Le maire de Gatineau, Maxime Pedneaud-Jobin.

Ce que le maire Pedneaud-Jobin et la STO redoutent, c’est que ce projet de boucle vienne retarder l’évolution du projet de tramway. 

Réaction à Ottawa

Dans une réponse écrite, le maire d’Ottawa, Jim Watson, a indiqué appuyer fortement les plans de Gatineau qui permettraient de réduire le nombre d’autobus de la STO dans son centre-ville. «Notre personnel a identifié les deux corridors comme étant viables, a-t-il ajouté. Peu importe lequel ira de l’avant dans quelques années, je sais que ce tramway électrique nous aidera à améliorer l’expérience pour les usagers du transport en commun des deux côtés de la rivière, tout en réduisant le montant de gaz à effet de serre qui est émis dans notre ville.»

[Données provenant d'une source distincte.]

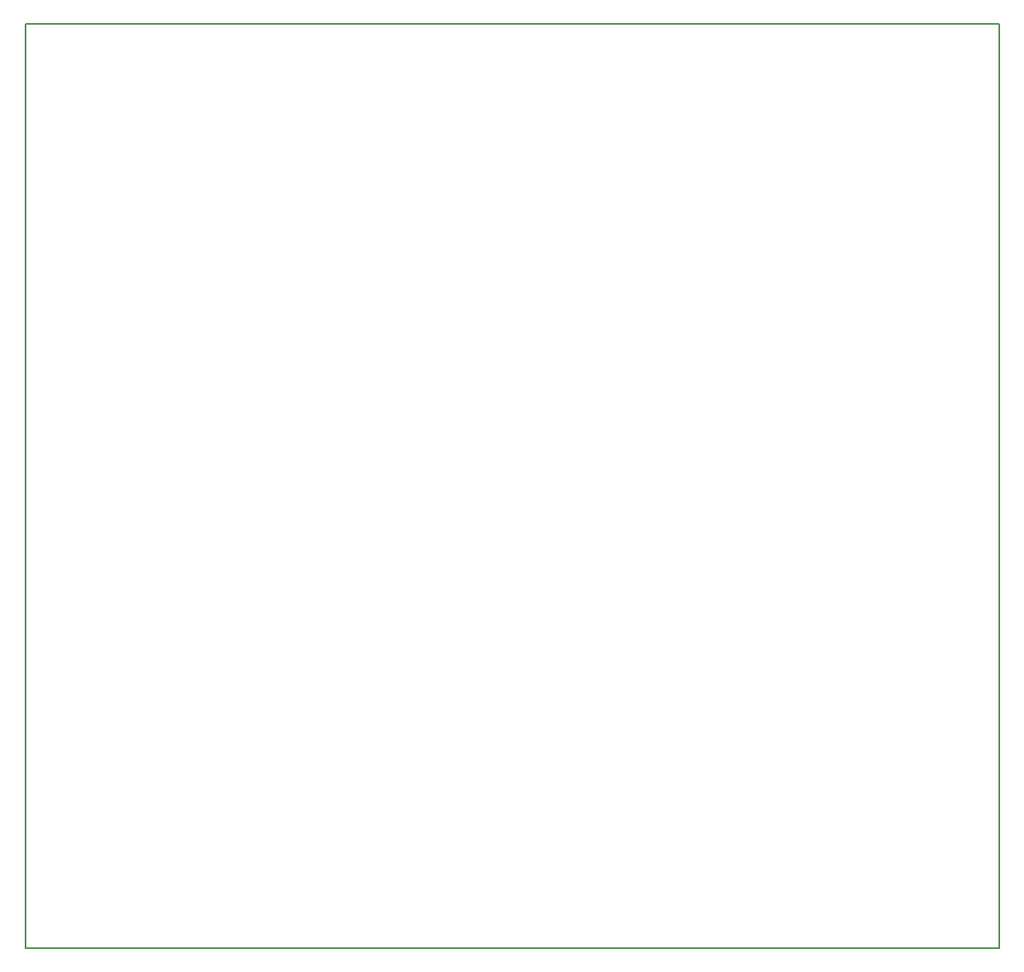
<source format=gbr>
%TF.GenerationSoftware,KiCad,Pcbnew,6.0.2+dfsg-1*%
%TF.CreationDate,2024-04-05T14:20:16-05:00*%
%TF.ProjectId,Dick Smith RDF KK-8345,4469636b-2053-46d6-9974-682052444620,001*%
%TF.SameCoordinates,Original*%
%TF.FileFunction,Profile,NP*%
%FSLAX46Y46*%
G04 Gerber Fmt 4.6, Leading zero omitted, Abs format (unit mm)*
G04 Created by KiCad (PCBNEW 6.0.2+dfsg-1) date 2024-04-05 14:20:16*
%MOMM*%
%LPD*%
G01*
G04 APERTURE LIST*
%TA.AperFunction,Profile*%
%ADD10C,0.200000*%
%TD*%
G04 APERTURE END LIST*
D10*
X99000000Y-44500000D02*
X199000000Y-44500000D01*
X199000000Y-44500000D02*
X199000000Y-139500000D01*
X199000000Y-139500000D02*
X99000000Y-139500000D01*
X99000000Y-139500000D02*
X99000000Y-44500000D01*
M02*

</source>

Quelques étapes restent à franchir avant la recommandation d’un scénario complet et final en juin 2021. Le comité des transports de la Ville d’Ottawa sera d’abord saisi de l’étude complémentaire le 16 novembre prochain, alors que le conseil municipal aura une présentation la semaine suivante. Le tracé final du projet du côté québécois doit être finalisé au cours de l’hiver prochain.